Вот так, в общих чертах, мы и оказались в Волгограде. Были какие-то организационные шероховатости. Редактор «Вечернего Ростова» Петр Иванович Баландин строил козни, не хотел по-хорошему отпускать, пришлось на него пожаловаться человеку по фамилии Шкиль, обкомовскому куратору «Вечерки». Зато в Волгограде получился цирк другого рода. При первом же, как бы ознакомительном визите в город я прямо в день приезда представился секретарю обкома партии по идеологии и пропаганде Алексею Андреевичу Небензе. Тот пожелал мне успешной работы. А на другой день меня разыскали и сообщили, что первый секретарь обкома Леонид Михайлович Школьников не желает меня видеть на подвластной ему земле. Когда он вскорости уехал из города-героя в Москву на повышение, у тамошних людей развязались языки, и я узнал, какой он дремучий самодур, не зря же ему за помпадурско-чиновничью, в основном, жизнь дали 6 (шесть!) орденов Ленина.

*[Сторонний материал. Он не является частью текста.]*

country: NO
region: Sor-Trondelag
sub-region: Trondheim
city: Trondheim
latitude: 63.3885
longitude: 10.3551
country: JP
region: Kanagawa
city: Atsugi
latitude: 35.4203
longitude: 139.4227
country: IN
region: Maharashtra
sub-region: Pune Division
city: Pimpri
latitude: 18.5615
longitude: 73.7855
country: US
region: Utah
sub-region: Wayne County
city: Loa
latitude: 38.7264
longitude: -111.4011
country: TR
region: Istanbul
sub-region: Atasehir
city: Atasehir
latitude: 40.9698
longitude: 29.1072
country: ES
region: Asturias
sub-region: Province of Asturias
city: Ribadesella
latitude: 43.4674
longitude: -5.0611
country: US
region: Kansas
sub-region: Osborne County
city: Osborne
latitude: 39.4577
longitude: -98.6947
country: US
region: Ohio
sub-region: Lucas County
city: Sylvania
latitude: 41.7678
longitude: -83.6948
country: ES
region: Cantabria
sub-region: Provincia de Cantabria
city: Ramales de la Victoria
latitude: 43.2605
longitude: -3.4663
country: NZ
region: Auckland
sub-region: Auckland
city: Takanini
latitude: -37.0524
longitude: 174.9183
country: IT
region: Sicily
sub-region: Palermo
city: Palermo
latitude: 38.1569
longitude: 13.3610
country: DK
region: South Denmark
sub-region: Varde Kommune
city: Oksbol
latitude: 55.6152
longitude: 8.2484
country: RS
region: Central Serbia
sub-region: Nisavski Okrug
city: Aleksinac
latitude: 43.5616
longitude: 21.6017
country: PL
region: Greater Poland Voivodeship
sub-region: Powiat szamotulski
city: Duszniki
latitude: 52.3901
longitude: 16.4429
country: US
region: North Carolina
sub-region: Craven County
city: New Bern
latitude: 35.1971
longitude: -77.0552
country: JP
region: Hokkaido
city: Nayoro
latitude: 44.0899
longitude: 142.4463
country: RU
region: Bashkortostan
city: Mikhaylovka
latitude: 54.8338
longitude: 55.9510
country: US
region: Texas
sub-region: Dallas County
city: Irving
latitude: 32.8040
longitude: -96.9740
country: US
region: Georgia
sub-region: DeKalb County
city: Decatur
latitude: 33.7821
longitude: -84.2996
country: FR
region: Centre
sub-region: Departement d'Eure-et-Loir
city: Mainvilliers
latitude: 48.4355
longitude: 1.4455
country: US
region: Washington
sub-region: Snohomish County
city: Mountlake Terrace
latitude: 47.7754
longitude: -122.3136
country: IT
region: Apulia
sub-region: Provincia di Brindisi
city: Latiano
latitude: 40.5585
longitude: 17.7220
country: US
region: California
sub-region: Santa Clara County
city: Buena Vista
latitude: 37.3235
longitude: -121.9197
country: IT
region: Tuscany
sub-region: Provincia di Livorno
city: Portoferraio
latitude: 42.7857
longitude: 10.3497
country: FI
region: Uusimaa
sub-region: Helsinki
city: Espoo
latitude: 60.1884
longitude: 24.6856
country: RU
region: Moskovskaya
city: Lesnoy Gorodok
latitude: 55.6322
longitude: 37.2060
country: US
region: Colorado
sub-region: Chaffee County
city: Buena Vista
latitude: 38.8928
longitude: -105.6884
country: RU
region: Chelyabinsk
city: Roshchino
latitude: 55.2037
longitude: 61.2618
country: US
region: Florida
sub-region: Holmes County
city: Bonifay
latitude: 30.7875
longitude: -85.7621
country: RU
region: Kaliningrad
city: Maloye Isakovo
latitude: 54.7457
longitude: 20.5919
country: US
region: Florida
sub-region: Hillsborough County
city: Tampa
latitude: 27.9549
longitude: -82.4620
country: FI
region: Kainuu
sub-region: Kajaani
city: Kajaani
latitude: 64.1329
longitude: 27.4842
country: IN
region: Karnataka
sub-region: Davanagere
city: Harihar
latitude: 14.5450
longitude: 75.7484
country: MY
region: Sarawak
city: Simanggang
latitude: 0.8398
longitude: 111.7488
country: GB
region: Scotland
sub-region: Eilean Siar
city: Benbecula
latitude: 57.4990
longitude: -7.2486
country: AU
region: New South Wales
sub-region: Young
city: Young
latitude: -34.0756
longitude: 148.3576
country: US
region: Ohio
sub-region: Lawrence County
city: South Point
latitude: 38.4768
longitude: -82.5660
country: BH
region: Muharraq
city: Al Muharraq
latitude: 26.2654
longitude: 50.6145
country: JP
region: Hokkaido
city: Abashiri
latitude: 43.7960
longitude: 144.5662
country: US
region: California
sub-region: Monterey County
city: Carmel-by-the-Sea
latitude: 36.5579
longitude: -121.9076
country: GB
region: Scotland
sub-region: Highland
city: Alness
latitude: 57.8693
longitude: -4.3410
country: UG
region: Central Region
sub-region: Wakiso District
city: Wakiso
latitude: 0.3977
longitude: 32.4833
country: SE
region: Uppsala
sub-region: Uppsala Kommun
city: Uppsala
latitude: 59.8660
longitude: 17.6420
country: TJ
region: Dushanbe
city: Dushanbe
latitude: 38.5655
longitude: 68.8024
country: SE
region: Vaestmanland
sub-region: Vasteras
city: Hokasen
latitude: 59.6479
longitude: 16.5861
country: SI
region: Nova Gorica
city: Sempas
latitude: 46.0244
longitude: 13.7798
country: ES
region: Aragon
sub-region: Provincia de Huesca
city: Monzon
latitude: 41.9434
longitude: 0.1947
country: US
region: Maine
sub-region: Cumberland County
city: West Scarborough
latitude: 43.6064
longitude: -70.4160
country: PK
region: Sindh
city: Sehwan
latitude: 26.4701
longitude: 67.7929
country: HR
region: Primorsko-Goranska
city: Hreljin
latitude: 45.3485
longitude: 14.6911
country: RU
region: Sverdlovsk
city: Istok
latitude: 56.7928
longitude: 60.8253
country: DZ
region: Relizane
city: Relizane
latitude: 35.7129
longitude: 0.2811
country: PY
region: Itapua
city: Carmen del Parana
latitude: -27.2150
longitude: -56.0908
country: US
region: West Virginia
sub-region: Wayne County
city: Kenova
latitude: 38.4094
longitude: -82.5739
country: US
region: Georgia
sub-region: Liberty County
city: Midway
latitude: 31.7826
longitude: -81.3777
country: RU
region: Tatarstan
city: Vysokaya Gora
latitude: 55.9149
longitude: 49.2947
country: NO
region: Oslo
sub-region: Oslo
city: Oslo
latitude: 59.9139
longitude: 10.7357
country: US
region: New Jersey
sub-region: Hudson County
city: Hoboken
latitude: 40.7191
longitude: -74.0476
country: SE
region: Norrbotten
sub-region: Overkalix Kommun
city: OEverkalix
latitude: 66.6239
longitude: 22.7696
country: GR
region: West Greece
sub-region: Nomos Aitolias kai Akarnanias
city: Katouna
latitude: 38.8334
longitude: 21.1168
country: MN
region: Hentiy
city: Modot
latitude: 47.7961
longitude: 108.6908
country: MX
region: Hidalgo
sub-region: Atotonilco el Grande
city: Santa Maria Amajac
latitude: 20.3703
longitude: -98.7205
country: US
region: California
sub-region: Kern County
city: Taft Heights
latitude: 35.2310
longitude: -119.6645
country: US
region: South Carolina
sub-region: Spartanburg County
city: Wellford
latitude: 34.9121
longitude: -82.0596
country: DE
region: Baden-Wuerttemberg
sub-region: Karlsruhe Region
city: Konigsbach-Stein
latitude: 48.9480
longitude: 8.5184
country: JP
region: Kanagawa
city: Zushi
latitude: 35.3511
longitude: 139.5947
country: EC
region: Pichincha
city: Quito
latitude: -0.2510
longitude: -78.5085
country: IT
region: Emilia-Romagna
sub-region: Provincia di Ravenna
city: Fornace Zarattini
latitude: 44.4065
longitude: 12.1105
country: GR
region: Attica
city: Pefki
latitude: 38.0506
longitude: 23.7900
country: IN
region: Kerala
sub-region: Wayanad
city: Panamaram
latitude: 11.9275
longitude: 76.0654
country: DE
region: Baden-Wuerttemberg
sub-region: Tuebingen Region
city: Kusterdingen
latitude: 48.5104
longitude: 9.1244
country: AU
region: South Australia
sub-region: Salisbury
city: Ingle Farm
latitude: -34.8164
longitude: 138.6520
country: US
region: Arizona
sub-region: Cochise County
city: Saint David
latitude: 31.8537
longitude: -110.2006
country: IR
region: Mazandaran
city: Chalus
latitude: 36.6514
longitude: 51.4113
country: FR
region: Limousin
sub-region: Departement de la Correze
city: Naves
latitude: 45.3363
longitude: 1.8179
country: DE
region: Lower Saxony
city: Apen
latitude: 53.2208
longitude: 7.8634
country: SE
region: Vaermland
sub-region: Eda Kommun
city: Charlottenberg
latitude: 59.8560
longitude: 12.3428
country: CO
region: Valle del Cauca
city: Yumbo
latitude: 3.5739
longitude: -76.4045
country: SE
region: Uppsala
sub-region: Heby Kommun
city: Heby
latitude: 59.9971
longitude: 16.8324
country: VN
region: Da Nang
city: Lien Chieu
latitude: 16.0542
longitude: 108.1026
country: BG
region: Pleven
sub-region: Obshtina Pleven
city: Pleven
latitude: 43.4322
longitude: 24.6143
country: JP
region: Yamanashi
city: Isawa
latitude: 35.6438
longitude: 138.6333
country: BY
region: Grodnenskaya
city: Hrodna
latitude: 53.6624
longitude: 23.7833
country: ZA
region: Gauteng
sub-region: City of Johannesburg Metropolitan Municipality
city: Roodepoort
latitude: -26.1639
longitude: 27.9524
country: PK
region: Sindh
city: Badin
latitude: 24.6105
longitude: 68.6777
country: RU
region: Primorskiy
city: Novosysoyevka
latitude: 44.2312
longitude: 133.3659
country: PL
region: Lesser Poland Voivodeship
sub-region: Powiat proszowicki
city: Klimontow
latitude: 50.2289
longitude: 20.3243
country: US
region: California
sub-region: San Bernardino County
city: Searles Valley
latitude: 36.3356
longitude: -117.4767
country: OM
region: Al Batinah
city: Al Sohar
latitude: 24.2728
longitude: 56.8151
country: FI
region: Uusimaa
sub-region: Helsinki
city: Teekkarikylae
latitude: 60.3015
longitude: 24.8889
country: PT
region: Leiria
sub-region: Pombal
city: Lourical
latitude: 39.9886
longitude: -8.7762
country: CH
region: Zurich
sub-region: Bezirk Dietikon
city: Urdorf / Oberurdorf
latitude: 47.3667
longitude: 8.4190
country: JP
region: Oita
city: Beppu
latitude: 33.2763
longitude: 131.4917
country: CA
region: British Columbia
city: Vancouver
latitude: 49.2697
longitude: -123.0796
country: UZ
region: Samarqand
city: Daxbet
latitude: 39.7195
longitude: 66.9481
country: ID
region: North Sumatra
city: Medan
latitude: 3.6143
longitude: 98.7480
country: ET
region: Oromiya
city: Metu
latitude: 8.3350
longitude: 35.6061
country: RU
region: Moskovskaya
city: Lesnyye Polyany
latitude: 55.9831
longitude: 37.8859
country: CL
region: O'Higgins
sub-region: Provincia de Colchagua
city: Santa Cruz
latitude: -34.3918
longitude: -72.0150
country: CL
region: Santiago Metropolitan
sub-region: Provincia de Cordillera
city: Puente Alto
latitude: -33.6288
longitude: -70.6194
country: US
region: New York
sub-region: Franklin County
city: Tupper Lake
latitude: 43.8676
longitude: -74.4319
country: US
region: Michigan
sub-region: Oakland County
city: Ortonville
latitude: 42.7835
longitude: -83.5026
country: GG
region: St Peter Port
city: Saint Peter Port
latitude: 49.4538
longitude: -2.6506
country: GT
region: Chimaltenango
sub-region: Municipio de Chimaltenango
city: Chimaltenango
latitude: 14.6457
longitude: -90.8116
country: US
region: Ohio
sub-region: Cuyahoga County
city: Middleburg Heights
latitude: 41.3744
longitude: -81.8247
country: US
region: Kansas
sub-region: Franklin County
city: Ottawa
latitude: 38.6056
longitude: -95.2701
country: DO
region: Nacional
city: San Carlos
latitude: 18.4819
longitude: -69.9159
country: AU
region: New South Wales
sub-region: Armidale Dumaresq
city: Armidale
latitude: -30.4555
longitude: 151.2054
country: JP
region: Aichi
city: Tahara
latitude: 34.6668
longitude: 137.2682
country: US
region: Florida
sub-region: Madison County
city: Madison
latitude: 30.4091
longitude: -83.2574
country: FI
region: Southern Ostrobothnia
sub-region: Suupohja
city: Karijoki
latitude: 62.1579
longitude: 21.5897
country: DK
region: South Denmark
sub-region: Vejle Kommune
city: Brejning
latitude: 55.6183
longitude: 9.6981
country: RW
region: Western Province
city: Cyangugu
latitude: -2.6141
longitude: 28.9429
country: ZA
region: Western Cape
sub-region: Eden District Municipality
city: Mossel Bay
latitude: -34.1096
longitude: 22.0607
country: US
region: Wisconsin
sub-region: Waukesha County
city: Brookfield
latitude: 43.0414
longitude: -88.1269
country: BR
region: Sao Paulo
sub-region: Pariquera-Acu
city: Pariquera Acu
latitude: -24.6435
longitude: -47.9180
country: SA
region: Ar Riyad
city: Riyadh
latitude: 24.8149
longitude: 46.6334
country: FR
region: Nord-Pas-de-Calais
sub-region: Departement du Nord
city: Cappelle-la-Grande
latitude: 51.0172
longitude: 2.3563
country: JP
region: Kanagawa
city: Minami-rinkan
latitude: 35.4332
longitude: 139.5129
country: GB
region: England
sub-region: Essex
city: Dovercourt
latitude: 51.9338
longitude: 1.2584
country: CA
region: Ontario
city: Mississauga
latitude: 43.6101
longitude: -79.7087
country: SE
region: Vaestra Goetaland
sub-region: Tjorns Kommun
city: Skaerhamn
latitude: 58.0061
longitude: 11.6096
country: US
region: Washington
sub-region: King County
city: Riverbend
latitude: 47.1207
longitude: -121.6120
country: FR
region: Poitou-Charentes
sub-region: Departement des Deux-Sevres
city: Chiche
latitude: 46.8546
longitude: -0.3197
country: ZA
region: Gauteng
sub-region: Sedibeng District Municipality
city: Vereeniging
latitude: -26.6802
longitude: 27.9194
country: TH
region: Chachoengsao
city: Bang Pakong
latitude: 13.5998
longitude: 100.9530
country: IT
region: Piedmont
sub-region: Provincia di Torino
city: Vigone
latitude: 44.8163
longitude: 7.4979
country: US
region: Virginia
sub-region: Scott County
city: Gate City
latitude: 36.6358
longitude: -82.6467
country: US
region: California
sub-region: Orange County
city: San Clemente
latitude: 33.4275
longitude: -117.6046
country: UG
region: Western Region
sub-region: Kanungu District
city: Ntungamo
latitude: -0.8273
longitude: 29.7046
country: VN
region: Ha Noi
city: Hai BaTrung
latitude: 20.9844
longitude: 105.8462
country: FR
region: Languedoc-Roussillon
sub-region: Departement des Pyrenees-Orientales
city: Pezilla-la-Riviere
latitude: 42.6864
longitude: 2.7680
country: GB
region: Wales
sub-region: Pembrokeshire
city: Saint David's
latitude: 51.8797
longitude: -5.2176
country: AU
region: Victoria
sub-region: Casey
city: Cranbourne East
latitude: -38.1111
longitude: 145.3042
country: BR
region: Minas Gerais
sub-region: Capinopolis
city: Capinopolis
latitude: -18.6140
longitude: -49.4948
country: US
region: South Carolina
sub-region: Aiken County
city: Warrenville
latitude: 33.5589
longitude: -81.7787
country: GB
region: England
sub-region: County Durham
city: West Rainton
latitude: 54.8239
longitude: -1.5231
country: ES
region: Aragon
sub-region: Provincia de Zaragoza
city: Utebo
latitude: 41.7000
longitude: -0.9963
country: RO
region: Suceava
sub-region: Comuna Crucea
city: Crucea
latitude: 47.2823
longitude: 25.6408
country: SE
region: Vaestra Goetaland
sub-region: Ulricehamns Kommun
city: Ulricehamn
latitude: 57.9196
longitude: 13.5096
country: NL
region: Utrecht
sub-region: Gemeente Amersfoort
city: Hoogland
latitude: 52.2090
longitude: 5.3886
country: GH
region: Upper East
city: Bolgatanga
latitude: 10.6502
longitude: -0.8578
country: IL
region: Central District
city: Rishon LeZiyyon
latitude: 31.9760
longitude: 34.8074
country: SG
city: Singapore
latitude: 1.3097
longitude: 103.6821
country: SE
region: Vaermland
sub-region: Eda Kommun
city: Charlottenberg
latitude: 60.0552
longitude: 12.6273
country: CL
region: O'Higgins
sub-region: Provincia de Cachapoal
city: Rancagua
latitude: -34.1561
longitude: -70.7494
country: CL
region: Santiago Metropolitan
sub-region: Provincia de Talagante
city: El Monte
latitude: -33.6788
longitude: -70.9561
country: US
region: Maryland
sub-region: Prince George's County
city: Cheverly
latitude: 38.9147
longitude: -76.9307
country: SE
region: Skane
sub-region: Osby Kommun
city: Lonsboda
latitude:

10 мая 2013 года, в день рождения Галины, который мы по традиции отмечали в кабачке «Спасательный круг», расположенный в нашем доме (впрочем, в последнее время переименованный в «Тратторию»), я спросил мнение о Школьникове у Генриетты Перьян. Она тогда работала на Волгоградской студии телевидения кинооператором и по производственной необходимости много общалась с ним. Она сказала мне, что он очень милый человек. Сведем собранные данные вместе и получим, что милый человек запросто мог быть самодуром. И кого у нас это удивит?..

Тогда его натуру возмутило то, что, прежде чем прислать собкора, к нему не прибыл на поклон какой-нибудь ответственный работник редакции. «Как, - передавали мне его слова, - из «Правды» приезжают замы главного, из «Советской России» сам главный, а какая-то «Комсомольская правда» хамит». Я стал названивать  в редакцию, но там никто к этому не хотел отнестись серьезно. «Старик, - говорил зав. собкоровской сетью Серега Иларионов, - у тебя квартира, она же корреспондентский пункт, есть? Есть. Решение редколлегии о назначении есть? Есть. Ну и начинай работать. Завтра же сходи к комсомольскому руководству, пусть тебе прикрепят персональную машину». А ответственный секретарь Ким Костенко вообще сказал: «У нас таких начальников обкомов по стране знаешь сколько? А «Комсомолка» одна. Не приставай с этими глупостями».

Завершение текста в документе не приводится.